● TASK TO COMPLETE:
From the listing that follows, output everything exactly except the pictures.
☆ ☆ ☆ ☆ ☆
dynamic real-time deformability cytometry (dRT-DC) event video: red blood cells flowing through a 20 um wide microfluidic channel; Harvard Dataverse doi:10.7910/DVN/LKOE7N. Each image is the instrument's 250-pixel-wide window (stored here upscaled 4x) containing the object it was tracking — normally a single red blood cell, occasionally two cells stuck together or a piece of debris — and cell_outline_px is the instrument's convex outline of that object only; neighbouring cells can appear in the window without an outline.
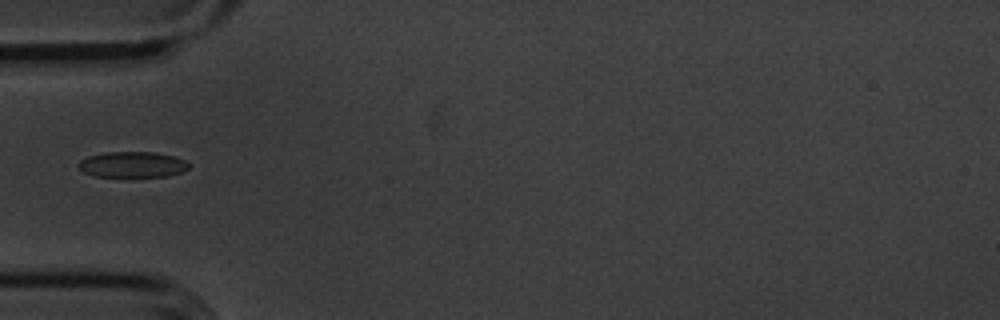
{"species": "common noctule bat (a hibernating species)", "species_latin": "Nyctalus noctula", "temperature_condition": "cold", "stored_images_in_passage": 38, "camera_frame_rate_fps": 3000, "um_per_image_px": 0.085, "animal": {"sex": "male", "body_mass_g": 20.1, "forearm_length_mm": 53.5}, "frame": {"image": 1, "passage_image": 1, "time_ms": 0.0, "image_size_px": [1000, 320], "cell_outline_px": [[188, 168], [180, 172], [168, 176], [92, 176], [84, 172], [76, 164], [80, 160], [88, 156], [108, 152], [152, 152], [172, 156], [184, 160], [188, 164]], "centroid_in_image_um": [11.21, 13.98], "position_along_channel_um": 73.8, "area_um2": 16.3}}
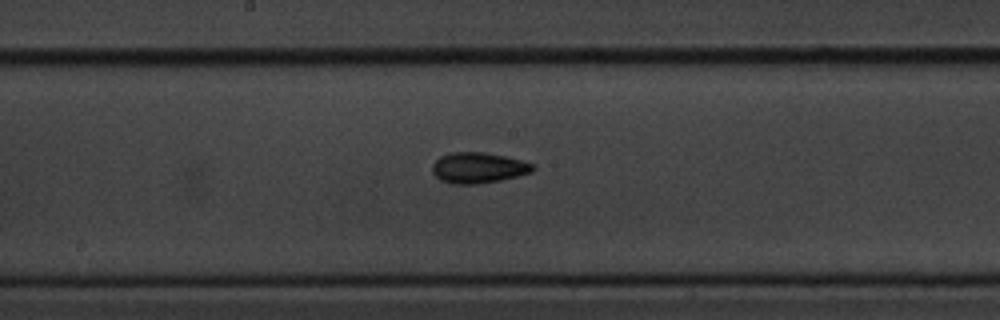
{"frame": {"image": 2, "passage_image": 12, "time_ms": 3.667, "image_size_px": [1000, 320], "cell_outline_px": [[536, 168], [532, 172], [500, 180], [476, 184], [456, 184], [440, 180], [432, 172], [432, 164], [440, 156], [448, 152], [484, 152], [504, 156], [520, 160], [532, 164]], "centroid_in_image_um": [40.62, 14.25], "position_along_channel_um": 207.6, "area_um2": 17.92}}
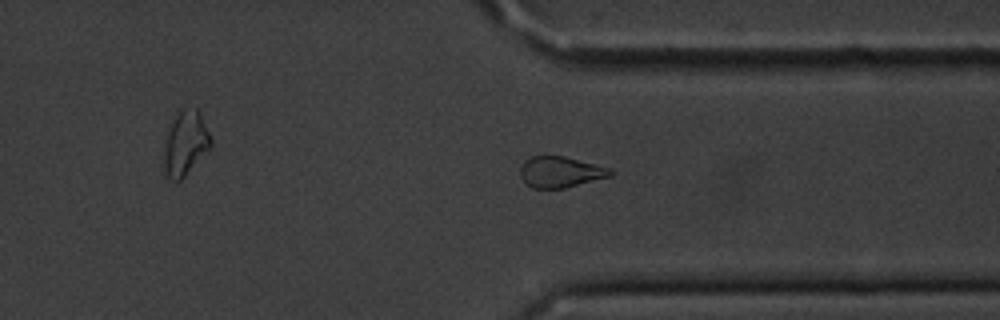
{"frame": {"image": 3, "passage_image": 25, "time_ms": 8.0, "image_size_px": [1000, 320], "cell_outline_px": [[612, 176], [564, 188], [532, 188], [520, 176], [520, 168], [524, 160], [532, 156], [564, 156], [612, 168]], "centroid_in_image_um": [47.65, 14.61], "position_along_channel_um": 363.8, "area_um2": 16.24}}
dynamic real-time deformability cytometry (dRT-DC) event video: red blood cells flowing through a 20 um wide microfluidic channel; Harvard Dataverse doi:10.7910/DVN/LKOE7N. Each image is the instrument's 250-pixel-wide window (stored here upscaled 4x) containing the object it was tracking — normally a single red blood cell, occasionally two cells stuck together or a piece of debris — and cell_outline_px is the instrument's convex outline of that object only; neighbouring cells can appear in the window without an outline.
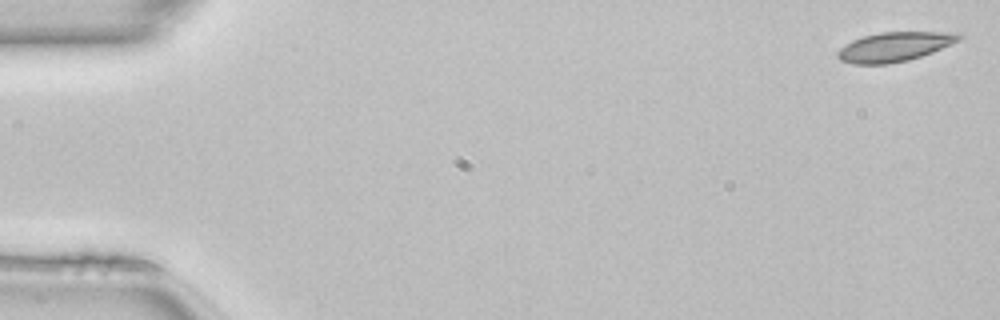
☆ ☆ ☆ ☆ ☆
● RESPONSE:
dynamic real-time deformability cytometry (dRT-DC) event video: red blood cells flowing through a 20 um wide microfluidic channel; Harvard Dataverse doi:10.7910/DVN/LKOE7N. Each image is the instrument's 250-pixel-wide window (stored here upscaled 4x) containing the object it was tracking — normally a single red blood cell, occasionally two cells stuck together or a piece of debris — and cell_outline_px is the instrument's convex outline of that object only; neighbouring cells can appear in the window without an outline.
{"species": "common noctule bat (a hibernating species)", "species_latin": "Nyctalus noctula", "temperature_condition": "cold", "stored_images_in_passage": 38, "camera_frame_rate_fps": 3000, "um_per_image_px": 0.085, "animal": {"sex": "male", "body_mass_g": 20.1, "forearm_length_mm": 53.5}, "frame": {"image": 1, "passage_image": 1, "time_ms": 0.0, "image_size_px": [1000, 320], "cell_outline_px": [[188, 168], [180, 172], [168, 176], [92, 176], [84, 172], [76, 164], [80, 160], [88, 156], [108, 152], [152, 152], [172, 156], [184, 160], [188, 164]], "centroid_in_image_um": [11.21, 13.98], "position_along_channel_um": 73.8, "area_um2": 16.3}}
{"frame": {"image": 2, "passage_image": 12, "time_ms": 3.667, "image_size_px": [1000, 320], "cell_outline_px": [[536, 168], [532, 172], [500, 180], [476, 184], [456, 184], [440, 180], [432, 172], [432, 164], [440, 156], [448, 152], [484, 152], [504, 156], [520, 160], [532, 164]], "centroid_in_image_um": [40.62, 14.25], "position_along_channel_um": 207.6, "area_um2": 17.92}}
{"frame": {"image": 3, "passage_image": 25, "time_ms": 8.0, "image_size_px": [1000, 320], "cell_outline_px": [[612, 176], [564, 188], [532, 188], [520, 176], [520, 168], [524, 160], [532, 156], [564, 156], [612, 168]], "centroid_in_image_um": [47.65, 14.61], "position_along_channel_um": 363.8, "area_um2": 16.24}}
dynamic real-time deformability cytometry (dRT-DC) event video: red blood cells flowing through a 20 um wide microfluidic channel; Harvard Dataverse doi:10.7910/DVN/LKOE7N. Each image is the instrument's 250-pixel-wide window (stored here upscaled 4x) containing the object it was tracking — normally a single red blood cell, occasionally two cells stuck together or a piece of debris — and cell_outline_px is the instrument's convex outline of that object only; neighbouring cells can appear in the window without an outline.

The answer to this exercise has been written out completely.